Jusqu'à présent, l'éducation a été divisée en fonction de l'âge. École primaire, collège, lycée, université. Bien que cela soit rationnel sur le plan institutionnel, si cette idée est trop forte, les personnes qui ont dépassé "l'âge d'apprendre" sont traitées comme des exceptions. Les étudiants adultes et âgés sont souvent considérés comme des "personnes spéciales".

Cependant, alors que les changements de vie s'accélèrent et que la vie professionnelle s'allonge, il devient difficile de considérer l'éducation comme un événement unique.

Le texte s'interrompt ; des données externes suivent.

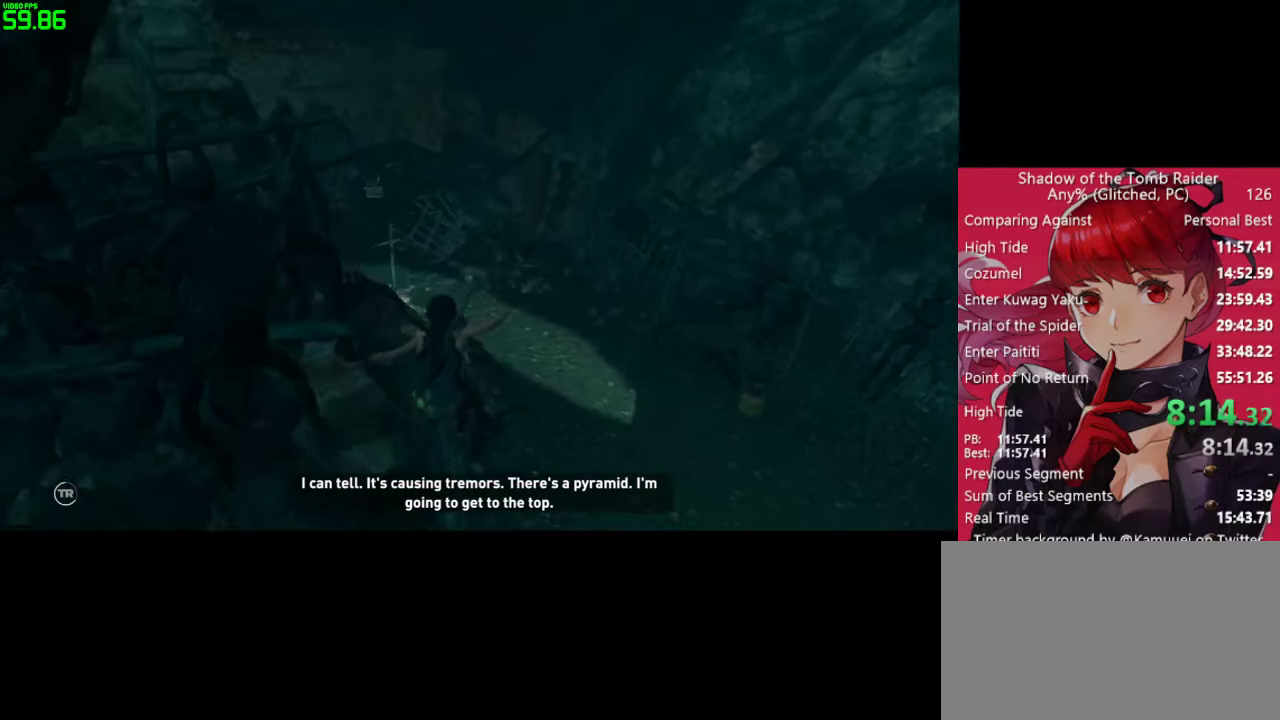
{"keys": ["w"], "mouse": [], "mouse_move": "left", "events": [[16, "space", "down"], [66, "space", "up"], [200, "space", "down"], [300, "space", "up"], [400, "space", "down"], [483, "space", "up"]]}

L'apprentissage ne doit pas être quelque chose que l'on termine en une seule fois dans sa jeunesse, mais quelque chose auquel on peut revenir à chaque étape de la vie.

La clé est de ne pas diviser par âge, mais de mélanger les âges. Il y a un sens à rassembler les étudiants âgés dans une salle de classe distincte. Cela permet de créer un environnement d'apprentissage sûr. Cependant, la tension et les découvertes qui naissent de la participation aux mêmes cours que les jeunes étudiants ont également une valeur unique.

Bien sûr, il ne suffit pas de simplement mélanger. Les enseignants doivent prendre en compte la diversité des âges des étudiants pour réfléchir à la manière de présenter les cas, de former les groupes de travail et de concevoir les méthodes d'évaluation. Les jeunes étudiants doivent adopter une attitude qui ne considère pas les personnes âgées comme "la génération parentale" ou "une exception", mais comme des apprenants égaux. Les étudiants âgés doivent également être flexibles pour respecter les valeurs des jeunes générations tout en tirant parti de leur propre expérience.


Les étudiants âgés pourraient être les précurseurs de "l'université du futur"

Ce qui est frappant dans cette étude, c'est que la présence des étudiants âgés est perçue non seulement comme un "défi pour l'université", mais aussi comme une "opportunité d'enrichir l'université".